Allow only specific members to trigger client events

[Luismahou]

Hi, I have the following use case:

• A private channel is created for a set of users.
• One member is responsible for broadcasting events.
• The rest of the members only receive events.

This is what I'm doing currently to trigger an event:

• An ajax call is made to my server.
• The server checks that the user is allowed to broadcast.
• If user is allowed, pusher server api is used to broadcast the event to all users.

What I'm doing is a bit slow (average 1-2 seconds) due to latency, server warm up, etc.

Using client events would make the whole process faster. The problem with client events is that there is no way to specify which members are allowed to broadcast events.

Would you consider extending the security model around client events?

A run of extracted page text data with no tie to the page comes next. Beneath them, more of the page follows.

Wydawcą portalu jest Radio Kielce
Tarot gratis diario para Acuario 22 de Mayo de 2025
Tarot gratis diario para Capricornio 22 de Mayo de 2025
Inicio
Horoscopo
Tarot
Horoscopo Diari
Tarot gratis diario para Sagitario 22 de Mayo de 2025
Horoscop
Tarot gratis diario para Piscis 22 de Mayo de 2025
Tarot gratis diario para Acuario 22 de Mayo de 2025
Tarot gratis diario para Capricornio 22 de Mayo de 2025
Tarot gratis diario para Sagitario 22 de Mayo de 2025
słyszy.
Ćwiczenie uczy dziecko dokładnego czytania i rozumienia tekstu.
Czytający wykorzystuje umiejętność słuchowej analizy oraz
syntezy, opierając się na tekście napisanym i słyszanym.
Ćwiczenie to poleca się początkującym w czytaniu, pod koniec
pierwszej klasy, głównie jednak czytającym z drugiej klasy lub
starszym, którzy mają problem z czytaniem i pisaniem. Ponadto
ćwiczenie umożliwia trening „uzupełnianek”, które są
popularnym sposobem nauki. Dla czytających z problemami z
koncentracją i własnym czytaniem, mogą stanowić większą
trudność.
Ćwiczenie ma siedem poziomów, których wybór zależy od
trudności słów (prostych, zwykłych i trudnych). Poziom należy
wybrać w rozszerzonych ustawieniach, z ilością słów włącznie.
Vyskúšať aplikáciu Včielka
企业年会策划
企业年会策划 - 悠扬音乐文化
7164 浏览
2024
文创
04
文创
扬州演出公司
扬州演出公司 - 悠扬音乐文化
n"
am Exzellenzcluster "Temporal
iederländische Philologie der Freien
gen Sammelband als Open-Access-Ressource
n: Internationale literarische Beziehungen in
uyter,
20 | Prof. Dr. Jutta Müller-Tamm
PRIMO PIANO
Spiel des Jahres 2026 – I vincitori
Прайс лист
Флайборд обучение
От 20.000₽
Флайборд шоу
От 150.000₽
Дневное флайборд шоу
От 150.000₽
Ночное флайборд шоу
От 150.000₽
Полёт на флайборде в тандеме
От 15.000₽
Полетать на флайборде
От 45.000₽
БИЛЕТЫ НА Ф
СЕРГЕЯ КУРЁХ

As a first idea, I propose to extend the authentication mechanism:

• When the server responds to /pusher/auth/ step 6 of your diagram, add a field to specify the channel names where the user can trigger client events. The field will be hashed like the auth field.
• Then, when a user tries to trigger a client event, pusher server validates that is allowed to do so.

[pl]

Hi @Luismahou,

Yes, we have considered this, but we haven't had too many requests for that feature. Your use case is valid though and having such mechanism would reduce latency, but for the time being your current implementation is the only solution. I'll raise it in the team, but I can't promise you much, at least for the near future, since it's not trivial to design and implement such security model.

[Luismahou]

Well, that's a pity! Would you mind to keep the issue open for a while to see if more people show interest?

Cheers

[pl]

Sure, no problem, I don't mind keeping it open.

[timdorr]

What about having a private, authenticated channel for the user to send events over, and then have a webhook to receive those events and send them back over the public broadcast channel? It wouldn't be as fast as client-to-client communications, but it would reduce some of the network latency and HTTP overhead.

[Luismahou]

Thanks for the suggestion! I'm already using a private channel to speed up some critical communications between a specific set of users. For the rest I don't need that speed and simply broadcast events through HTTP.

[darkyen]

+1 On this model, although it seems to be a limited use-case.

[hph]

Since there hasn't been any activity on this issue for more than a year, and, more importantly, there are no plans to implement this at this time (it involves more than just pusher-js), I'm closing this issue.

[syrsly]

Isn't this a feature of Chatkit now?